FUNDAMENTAL DIFFERENCES IN TECTONICALLY-DRIVEN DIVERSITY DYNAMICS AND FAUNAL CONNECTIVITY BETWEEN SMALL AND LARGE MAMMAL FAUNAS DURING THE NORTH AMERICAN MIOCENE

Studies of the role of geologic change in driving evolution have benefitted from the contrast between high levels of tectonic activity in the North American Intermontane West and the relative quiescence of the Great Plains through most of the Cenozoic . While we have a good sense of the changes in alpha and beta diversity in these regions through the Miocene, it remains difficult to distinguish between two possible mechanisms by which tectonics could drive diversity change: (1) in situ diversification driven by breaking up geographic ranges and (2) ecological diversification through the maintenance of greater landscape-scale habitat diversity. It is likely that these mechanisms operate differently between large and small mammals, so it is necessary to consider patterns partitioned by body size. The difference between these two mechanisms can be understood by tracking the faunal connections between active and passive regions during periods of tectonic activity.
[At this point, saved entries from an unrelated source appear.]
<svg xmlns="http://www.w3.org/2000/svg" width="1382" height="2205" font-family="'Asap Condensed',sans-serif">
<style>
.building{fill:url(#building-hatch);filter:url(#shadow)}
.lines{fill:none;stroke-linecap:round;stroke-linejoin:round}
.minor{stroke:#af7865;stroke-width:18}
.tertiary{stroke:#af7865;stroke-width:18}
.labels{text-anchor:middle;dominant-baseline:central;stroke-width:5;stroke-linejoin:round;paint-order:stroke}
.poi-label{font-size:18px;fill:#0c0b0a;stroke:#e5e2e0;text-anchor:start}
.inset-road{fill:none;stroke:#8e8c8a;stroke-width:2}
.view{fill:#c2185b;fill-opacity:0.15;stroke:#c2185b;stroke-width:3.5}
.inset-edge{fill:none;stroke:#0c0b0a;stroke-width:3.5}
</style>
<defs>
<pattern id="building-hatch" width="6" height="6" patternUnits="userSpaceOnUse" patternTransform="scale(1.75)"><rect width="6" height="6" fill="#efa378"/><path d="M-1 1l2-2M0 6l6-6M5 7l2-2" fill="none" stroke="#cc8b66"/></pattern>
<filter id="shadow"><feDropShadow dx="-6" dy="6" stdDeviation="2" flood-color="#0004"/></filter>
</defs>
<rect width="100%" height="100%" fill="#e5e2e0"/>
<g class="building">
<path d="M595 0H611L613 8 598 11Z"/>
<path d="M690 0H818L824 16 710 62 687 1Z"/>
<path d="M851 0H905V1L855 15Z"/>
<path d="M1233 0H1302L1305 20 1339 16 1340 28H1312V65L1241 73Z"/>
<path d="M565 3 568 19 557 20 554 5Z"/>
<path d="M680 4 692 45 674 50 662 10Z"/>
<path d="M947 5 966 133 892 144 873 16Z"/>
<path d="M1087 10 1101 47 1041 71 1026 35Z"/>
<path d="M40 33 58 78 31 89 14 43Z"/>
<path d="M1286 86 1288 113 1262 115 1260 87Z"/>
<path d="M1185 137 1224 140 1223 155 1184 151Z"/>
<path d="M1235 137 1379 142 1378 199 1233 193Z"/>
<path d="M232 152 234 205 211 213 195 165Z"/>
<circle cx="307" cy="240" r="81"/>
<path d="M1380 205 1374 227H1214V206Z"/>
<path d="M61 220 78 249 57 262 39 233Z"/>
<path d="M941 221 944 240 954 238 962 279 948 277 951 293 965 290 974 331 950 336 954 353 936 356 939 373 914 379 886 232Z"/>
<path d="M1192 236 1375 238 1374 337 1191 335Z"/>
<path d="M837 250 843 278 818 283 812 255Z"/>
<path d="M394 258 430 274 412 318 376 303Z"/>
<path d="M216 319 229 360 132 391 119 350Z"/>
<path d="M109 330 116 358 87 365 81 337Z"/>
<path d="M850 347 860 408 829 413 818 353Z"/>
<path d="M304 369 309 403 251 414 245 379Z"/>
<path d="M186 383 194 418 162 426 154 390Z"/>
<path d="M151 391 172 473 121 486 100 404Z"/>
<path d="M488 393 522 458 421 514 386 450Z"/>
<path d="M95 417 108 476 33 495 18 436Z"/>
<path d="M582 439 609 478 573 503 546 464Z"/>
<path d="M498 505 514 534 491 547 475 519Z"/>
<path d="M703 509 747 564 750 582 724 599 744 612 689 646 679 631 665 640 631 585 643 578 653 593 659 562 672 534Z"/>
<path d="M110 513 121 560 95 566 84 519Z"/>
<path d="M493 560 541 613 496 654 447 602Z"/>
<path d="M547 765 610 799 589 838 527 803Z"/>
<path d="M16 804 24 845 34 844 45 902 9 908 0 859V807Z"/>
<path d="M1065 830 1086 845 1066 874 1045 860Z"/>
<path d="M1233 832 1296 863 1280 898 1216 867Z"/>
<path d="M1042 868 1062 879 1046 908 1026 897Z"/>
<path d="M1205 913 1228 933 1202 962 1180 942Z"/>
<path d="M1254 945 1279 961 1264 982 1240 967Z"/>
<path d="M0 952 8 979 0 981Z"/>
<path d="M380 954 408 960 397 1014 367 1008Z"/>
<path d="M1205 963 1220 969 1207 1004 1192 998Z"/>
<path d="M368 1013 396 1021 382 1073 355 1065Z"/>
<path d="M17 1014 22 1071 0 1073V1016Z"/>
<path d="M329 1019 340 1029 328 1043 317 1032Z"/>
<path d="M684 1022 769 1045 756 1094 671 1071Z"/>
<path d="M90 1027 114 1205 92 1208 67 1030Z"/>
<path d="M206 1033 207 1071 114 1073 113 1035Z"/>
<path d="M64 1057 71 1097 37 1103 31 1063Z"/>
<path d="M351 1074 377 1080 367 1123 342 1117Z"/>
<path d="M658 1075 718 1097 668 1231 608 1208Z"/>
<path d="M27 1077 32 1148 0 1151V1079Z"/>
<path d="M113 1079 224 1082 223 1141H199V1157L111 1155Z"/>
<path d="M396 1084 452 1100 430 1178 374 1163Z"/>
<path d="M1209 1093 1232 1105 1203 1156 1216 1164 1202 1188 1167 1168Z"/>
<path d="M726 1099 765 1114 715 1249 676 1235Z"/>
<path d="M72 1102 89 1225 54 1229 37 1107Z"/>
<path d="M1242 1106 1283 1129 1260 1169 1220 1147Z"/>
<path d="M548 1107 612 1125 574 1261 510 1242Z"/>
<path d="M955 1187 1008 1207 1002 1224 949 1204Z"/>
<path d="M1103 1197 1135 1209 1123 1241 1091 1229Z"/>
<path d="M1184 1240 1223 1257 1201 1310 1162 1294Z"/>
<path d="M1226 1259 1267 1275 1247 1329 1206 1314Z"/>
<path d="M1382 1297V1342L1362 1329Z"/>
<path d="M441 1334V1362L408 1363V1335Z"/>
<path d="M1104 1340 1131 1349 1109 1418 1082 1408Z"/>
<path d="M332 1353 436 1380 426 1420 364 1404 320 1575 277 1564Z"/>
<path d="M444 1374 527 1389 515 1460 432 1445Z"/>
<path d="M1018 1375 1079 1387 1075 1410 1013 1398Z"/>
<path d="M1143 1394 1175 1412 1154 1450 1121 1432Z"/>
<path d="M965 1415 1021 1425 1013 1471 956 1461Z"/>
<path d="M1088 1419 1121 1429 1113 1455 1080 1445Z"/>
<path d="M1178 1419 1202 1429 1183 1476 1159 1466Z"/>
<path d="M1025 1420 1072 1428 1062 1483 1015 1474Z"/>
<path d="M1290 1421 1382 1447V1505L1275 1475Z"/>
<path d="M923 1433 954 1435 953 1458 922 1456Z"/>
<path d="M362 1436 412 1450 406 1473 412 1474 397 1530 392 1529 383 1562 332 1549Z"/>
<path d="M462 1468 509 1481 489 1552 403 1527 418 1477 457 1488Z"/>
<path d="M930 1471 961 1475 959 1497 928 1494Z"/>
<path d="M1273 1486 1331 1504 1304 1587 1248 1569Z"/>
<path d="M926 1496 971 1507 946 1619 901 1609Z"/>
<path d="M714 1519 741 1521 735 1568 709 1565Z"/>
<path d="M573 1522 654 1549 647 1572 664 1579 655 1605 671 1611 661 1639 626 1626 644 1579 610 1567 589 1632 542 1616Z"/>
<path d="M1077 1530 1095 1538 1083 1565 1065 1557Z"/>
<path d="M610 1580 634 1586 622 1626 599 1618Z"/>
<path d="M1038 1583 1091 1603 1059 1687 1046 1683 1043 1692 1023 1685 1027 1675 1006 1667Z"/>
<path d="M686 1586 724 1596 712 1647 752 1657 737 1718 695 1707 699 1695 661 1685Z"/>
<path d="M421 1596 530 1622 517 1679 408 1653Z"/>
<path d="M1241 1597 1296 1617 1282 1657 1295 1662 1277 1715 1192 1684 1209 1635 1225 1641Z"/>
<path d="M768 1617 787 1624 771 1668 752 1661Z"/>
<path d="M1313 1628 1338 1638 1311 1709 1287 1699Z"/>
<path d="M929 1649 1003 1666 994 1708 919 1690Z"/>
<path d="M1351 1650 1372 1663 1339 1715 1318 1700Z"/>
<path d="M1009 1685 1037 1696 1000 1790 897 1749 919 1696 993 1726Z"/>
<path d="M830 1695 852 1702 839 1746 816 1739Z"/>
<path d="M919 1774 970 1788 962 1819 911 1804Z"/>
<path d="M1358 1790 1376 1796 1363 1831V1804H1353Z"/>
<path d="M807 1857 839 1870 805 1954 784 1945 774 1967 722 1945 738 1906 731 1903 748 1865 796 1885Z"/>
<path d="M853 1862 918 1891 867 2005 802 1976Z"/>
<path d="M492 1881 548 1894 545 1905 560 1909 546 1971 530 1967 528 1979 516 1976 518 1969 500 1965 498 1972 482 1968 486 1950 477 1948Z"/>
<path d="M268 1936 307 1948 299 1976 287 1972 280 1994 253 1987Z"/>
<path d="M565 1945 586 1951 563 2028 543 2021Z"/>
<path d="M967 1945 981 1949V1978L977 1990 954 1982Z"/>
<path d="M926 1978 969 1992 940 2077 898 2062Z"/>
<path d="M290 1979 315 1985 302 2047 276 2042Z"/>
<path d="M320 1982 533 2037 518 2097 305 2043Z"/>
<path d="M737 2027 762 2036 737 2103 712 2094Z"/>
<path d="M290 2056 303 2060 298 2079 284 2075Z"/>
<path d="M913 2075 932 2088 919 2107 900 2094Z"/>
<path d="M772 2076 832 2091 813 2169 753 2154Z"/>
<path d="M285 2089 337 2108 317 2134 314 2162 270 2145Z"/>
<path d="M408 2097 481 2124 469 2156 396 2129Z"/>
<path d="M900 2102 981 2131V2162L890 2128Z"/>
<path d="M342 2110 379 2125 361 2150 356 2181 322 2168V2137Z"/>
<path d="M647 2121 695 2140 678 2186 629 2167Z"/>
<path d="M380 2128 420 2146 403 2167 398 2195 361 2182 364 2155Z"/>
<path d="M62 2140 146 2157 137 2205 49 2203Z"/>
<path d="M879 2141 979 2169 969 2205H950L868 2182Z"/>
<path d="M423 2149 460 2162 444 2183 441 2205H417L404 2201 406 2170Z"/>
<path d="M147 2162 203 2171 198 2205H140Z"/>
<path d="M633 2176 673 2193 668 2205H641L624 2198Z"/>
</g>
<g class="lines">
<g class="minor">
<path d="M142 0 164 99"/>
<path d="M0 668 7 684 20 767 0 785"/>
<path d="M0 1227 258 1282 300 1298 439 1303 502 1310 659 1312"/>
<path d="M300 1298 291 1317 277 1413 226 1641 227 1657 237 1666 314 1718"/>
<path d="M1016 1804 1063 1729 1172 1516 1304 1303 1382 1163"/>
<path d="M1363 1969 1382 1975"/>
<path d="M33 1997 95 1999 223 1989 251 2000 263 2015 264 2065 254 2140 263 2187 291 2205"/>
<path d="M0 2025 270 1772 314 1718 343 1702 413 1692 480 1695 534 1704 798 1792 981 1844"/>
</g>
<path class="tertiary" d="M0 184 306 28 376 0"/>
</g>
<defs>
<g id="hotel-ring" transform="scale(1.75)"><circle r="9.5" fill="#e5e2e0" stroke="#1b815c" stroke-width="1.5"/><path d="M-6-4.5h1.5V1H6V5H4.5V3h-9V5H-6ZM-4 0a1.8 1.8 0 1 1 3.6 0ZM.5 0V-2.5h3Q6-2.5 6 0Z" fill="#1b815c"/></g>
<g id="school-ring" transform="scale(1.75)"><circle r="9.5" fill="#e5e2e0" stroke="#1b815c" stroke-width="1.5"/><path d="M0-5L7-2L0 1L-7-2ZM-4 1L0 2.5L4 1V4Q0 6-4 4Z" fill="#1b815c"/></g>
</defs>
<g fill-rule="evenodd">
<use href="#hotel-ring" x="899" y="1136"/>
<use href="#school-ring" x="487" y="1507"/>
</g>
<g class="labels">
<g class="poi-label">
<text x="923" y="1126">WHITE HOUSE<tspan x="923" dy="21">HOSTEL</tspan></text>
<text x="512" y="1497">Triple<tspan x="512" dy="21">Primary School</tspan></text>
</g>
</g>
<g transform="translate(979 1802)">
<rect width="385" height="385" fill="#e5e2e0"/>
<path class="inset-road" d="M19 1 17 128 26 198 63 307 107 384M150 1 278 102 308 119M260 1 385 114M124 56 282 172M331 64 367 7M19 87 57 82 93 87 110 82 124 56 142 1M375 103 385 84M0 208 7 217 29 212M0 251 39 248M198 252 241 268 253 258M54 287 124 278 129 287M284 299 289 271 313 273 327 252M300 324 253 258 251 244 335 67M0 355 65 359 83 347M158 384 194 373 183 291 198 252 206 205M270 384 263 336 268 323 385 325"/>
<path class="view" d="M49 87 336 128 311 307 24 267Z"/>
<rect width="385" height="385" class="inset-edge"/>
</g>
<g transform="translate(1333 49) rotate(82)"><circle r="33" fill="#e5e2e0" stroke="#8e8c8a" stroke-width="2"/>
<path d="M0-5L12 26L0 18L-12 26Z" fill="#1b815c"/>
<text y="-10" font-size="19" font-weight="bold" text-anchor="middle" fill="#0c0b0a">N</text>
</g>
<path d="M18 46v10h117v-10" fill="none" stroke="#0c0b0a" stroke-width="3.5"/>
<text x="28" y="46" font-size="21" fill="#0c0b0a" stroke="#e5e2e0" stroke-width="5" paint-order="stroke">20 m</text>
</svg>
We compare the Miocene faunas of the Northwest (NW) and the Northern Great Plains (NGP) and find that rodent faunas are quite dissimilar between the NW and the NGP, sharing almost no species in common. This contrast is particularly striking given that large mammal faunas share a majority of species between these two regions. However, across land mammal ages, the North American rodent fauna is well-mixed. Many taxa arrived through immigration from other regions, as indicated by their phylogenetic relationships. When new species arise through in situ evolution, few of these species are partitioned geographically within the region, suggesting that the first proposed mechanism (in situ species range fragmentation) is not a major factor in tectonics-driven diversity maintenance. Hence, the dissimilarity between regional rodent faunas seems to reflect the differences in ecological structure between the regions, suggesting that tectonic activity acts on species richness by maintaining environmental diversity.